On our daily walks, my dog Detroit and I usually pass by Lucy, a small, brown dog who lives a few blocks away. Lucy always greets Detroit the same way— racing back and forth along the fence, barking, baring her teeth and growling. Friday morning was no exception.
“She looks how I feel,” I thought, all agitated and angry.
Then I remembered the Native American story of the two wolves that live within me. One is good and does no harm. She lives in harmony with everyone around her and takes no offense when none was intended. She is joy, peace, serenity, hope, love, kindness and compassion.
The other wolf is full of anger. The littlest thing will set her off in a fit of rage. She fights anyone, any time, for no reason. She is full of envy, greed, anger, regret, self-pity, false pride and resentment.

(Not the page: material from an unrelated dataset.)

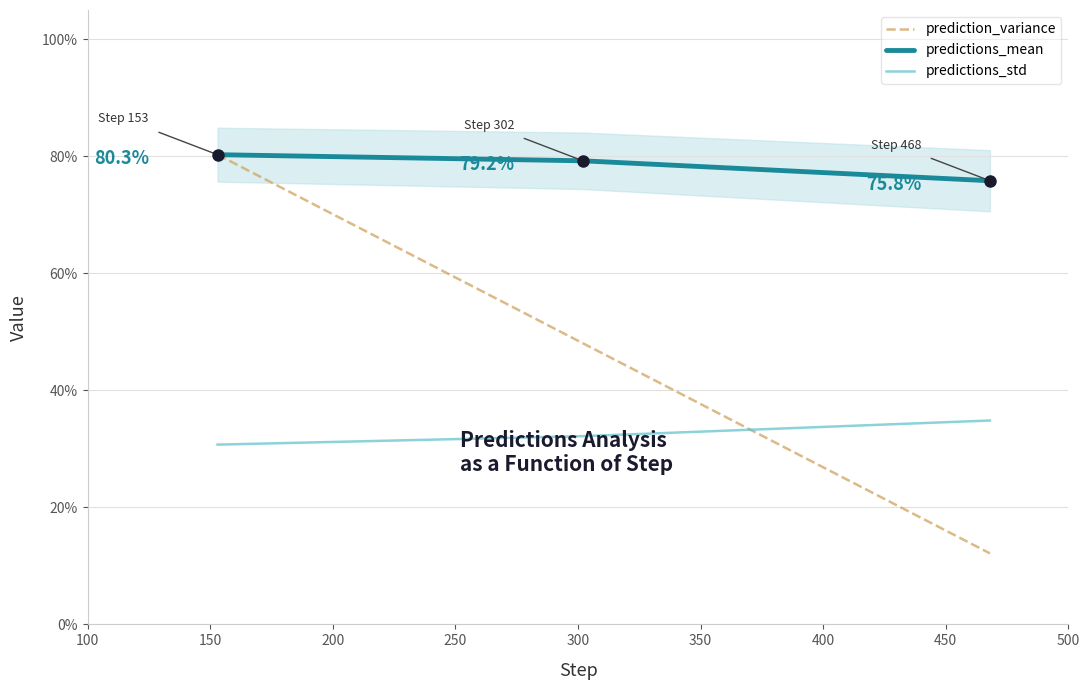

What are all the series names shown in the legend?

prediction_variance, predictions_mean, predictions_std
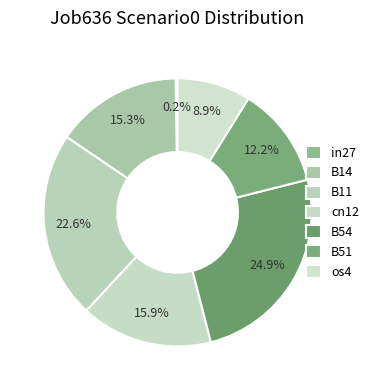

How many slices are in this pie chart?

7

The two wolves vie for my attention and energy; whichever one I feed will dominate. Seeing Lucy reminded me that last week I had been feeding the angry wolf.
A series of unexpected events marked the week; each day brought new challenges—schedule changes, phone calls and emails to communicate among family members, and lots of uncertainty. I was frustrated, angry, concerned and scared. It was a week where I was reminded of how little control I actually have.
Unanticipated events are not new for me; I have had lots of them over the course of my life—opportunities to practice adjusting my expectations and letting go. I would say I am better at it now than when I was young, but I still have a long way to go.
One thing I have learned about unanticipated events is that I can make a choice in how I react. I can resist the change and hold onto how I think things should have been—and become an angry, resentful pile of self-pity. Or I can let go and accept that things have changed and I need to adjust my expectations.
A downside of choosing the former is that while I am focused on what I cannot change, I can I miss the good things that are happening right in front of me.
For example, on Friday evening, my mother invited me for dinner and gave me some things I need for my house. And when I got home from dinner, a package greeted me—a gift from my friend Michele who is living in Japan. Gratitude triumphed over self-pity. Agitation and snarling were replaced by appreciation and delight.
In the midst of upheaval, gifts continue to be offered. I need to let go of my expectations, live in the moment and be grateful—or else I may end up like Lucy.